– NOVEMBER 2018 INSIGHTS BY THE CURVE TEAM –
- The RBA left the cash rate on hold again in November and then upgraded their forecasts in the subsequent quarterly Statement on Monetary Policy.
- However to achieve their forecasts the RBA require a number of assumptions around wages and the savings rate to materialise.
- The latest data on the housing market points to a further deterioration in the housing market over the months ahead.
- The biggest question that lies ahead might not be ‘when’ the RBA will hike the cash rate.
Australian Economic Highlights
- Growth remained strong for the second straight quarter with the economy growing 0.9%. Upward revisions to the prior three quarters helped lift the annual rate to 3.4%.
- CPI was a little softer than expected in Q3 with headline inflation rising 0.4% while core inflation rose 0.35%. The annual rate of headline inflation fell back below the RBA’s target band at 1.9%, while the core annual rate slid to 1.75%.

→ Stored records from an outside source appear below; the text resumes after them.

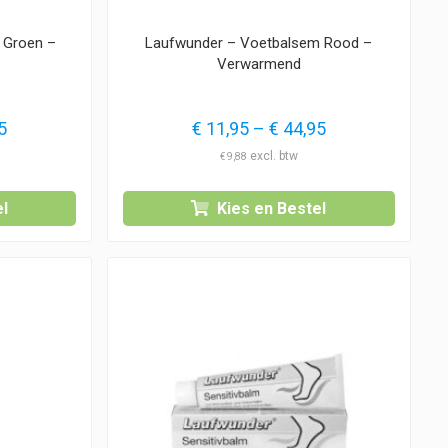
 Groen –
Laufwunder – Voetbalsem Rood –
Verwarmend
Prijsklasse:
Prijsklasse:
5
€
11,95
–
€
44,95
€ 11,95
€ 11,95
€
9,88
tot
tot
€ 44,95
€ 44,95
l
Kies en Bestel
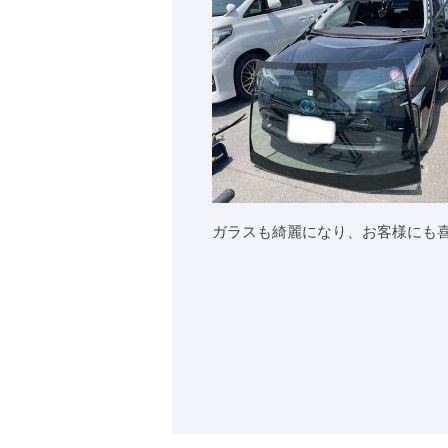
ガラスも綺麗になり、お客様にも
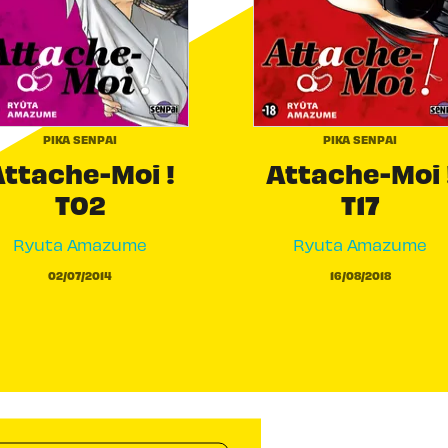
PIKA SENPAI
PIKA SENPAI
Attache-Moi !
Attache-Moi 
T02
T17
Ryuta Amazume
Ryuta Amazume
02/07/2014
16/08/2018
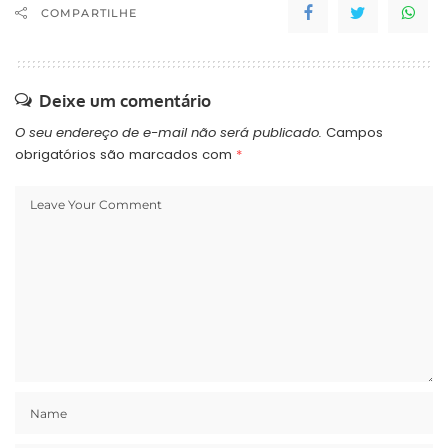
COMPARTILHE
Deixe um comentário
O seu endereço de e-mail não será publicado.
Campos
obrigatórios são marcados com
*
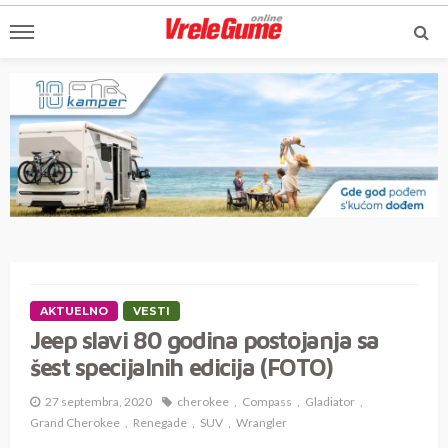
AKTUELNO
VESTI
Jeep slavi 80 godina postojanja sa
šest specijalnih edicija (FOTO)
27 septembra, 2020
cherokee
Compass
Gladiator
Grand Cherokee
Renegade
SUV
Wrangler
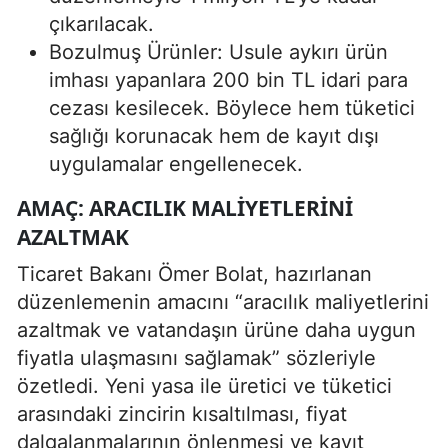
çıkarılacak.
Bozulmuş Ürünler: Usule aykırı ürün
imhası yapanlara 200 bin TL idari para
cezası kesilecek. Böylece hem tüketici
sağlığı korunacak hem de kayıt dışı
uygulamalar engellenecek.
AMAÇ: ARACILIK MALIYETLERINI
AZALTMAK
Ticaret Bakanı Ömer Bolat, hazırlanan
düzenlemenin amacını “aracılık maliyetlerini
azaltmak ve vatandaşın ürüne daha uygun
fiyatla ulaşmasını sağlamak” sözleriyle
özetledi. Yeni yasa ile üretici ve tüketici
arasındaki zincirin kısaltılması, fiyat
dalgalanmalarının önlenmesi ve kayıt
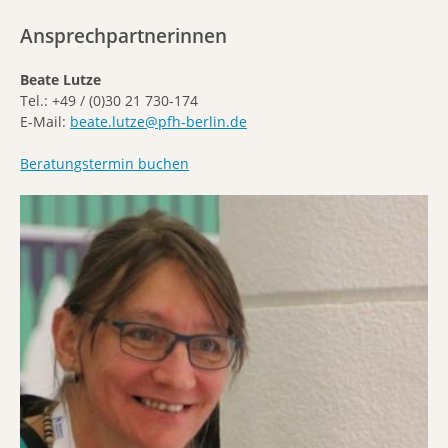
Ansprechpartnerinnen
Beate Lutze
Tel.: +49 / (0)30 21 730-174
E-Mail:
beate.lutze@pfh-berlin.de
Beratungstermin buchen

- The Employment data continues to post interesting outcomes. Despite total employment growth of only 5,000 new jobs in September the unemployment rate tumbled 0.3% to 5% thanks to a 0.3% fall in the participation rate. The underlying trend is still ok but forward indicators are starting to diverge.
- After three big falls the past four months, the ANZ job ads stabilised in October with a rise of 0.2%. Jobs ads are still higher than a year ago but it suggests slower growth ahead.
- Business confidence and Business conditions both continue to drift lower with the slip in condition consistent with what we have seen in the AiG PMI data of late. Despite the decline of late, conditions are still above the long run average. The employment index fell from 11 to 7 and while still strong, needs to be watched closely as further falls could seem employment growth slow.
- After back to back declines Consumer confidence consolidated in October with the index rising 1% to 101.5. Optimists still outweigh pessimists by a small margin but continued falling house prices and market volatility will likely weigh on confidence going forward.
- Retail sales missed estimates in September, positing a rise of 0.2%. It capped off a softer quarter for retail sales with total sales ex-inflation rising 0.2% in Q3 after rising 1.2% the previous quarter.
- Housing finance has completely capitulated the past two months. Owner occupier finance fell 3.89% in August and 4.24% in September to be down 7.74% over the year and 12.41% from its peak. Investor finance continues to slide, falling 2.82% to be down 34% from its peak.
- Australia’s trade balance continues to be a shinning light for the economy with a huge surplus of $3bln in September. However the run of big surpluses has been helped by a plateau in imports which have been unchanged over the past six months.
- After a sharp fall last month, Building approvals rose 3.3% in September thanks to a small bounce in apartment approvals in Victoria. The trend is still negative for building approvals and the construction PMI has also rolled over suggesting real activity is also now falling.